Picking learning rates, regularization strengths, tree depths, and so on accounts for substantial accuracy variation. Four approaches.

Grid search

Enumerate every combination from a Cartesian product of candidate values. Simple, but exponential in number of hyperparameters. Only useful for 1–3 hyperparameters.

Random search

Sample combinations randomly from specified distributions. Surprisingly effective: when only a few hyperparameters dominate (typical case), random search beats grid for the same compute budget — grid spends most of its samples varying parameters that don't matter. Bergstra & Bengio (2012) made this argument convincingly.

For most projects, random search of ~50–100 trials is the right starting point.

Bayesian optimization

Treat the validation metric as a function of hyperparameters and fit a probabilistic model (typically a Gaussian process) to it. Use the model to pick the next point to evaluate by trading off exploration (uncertain regions) and exploitation (promising regions).

Tools: Optuna, Ax, Hyperopt, scikit-optimize. Works well when:

Trials are expensive (each costs hours)
5–20 hyperparameters
Continuous or ordinal search space

Less useful when individual trials are very cheap (random search wins) or when the search space is huge with many useless dimensions.

Hyperband / ASHA

Allocate small budgets to many configurations, then progressively more compute to promising ones. Resources spent on bad configurations are killed early. Especially useful when partial training is informative — typical of deep learning.

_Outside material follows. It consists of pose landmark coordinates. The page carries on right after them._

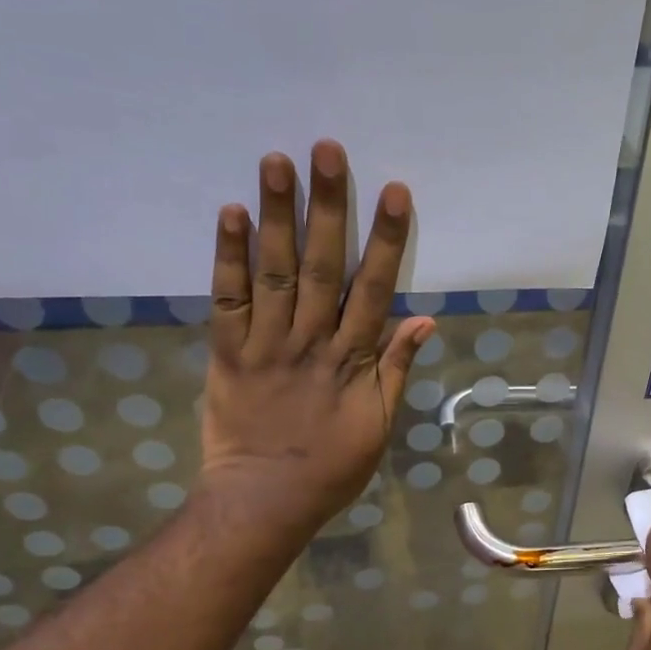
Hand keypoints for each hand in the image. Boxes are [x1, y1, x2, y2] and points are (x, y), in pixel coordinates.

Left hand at [198, 141, 433, 543]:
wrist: (265, 500)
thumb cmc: (331, 468)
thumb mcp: (379, 427)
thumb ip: (398, 370)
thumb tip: (424, 319)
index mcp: (352, 361)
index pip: (373, 289)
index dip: (385, 240)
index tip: (394, 192)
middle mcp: (310, 341)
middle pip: (320, 266)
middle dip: (327, 207)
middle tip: (327, 149)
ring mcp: (265, 344)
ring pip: (273, 272)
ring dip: (277, 215)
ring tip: (277, 160)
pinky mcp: (226, 353)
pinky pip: (226, 299)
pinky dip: (228, 256)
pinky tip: (231, 212)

ASHA (Asynchronous Hyperband) is the standard modern version. Built into Ray Tune.

What to actually do

1–3 hyperparameters, fast trials: grid or random.
4–10 hyperparameters, slow trials: Bayesian or random.
Deep learning with intermediate metrics: ASHA.
Always: log everything (config + metric + commit hash). The hyperparameter you've already tried is the most expensive one to retry.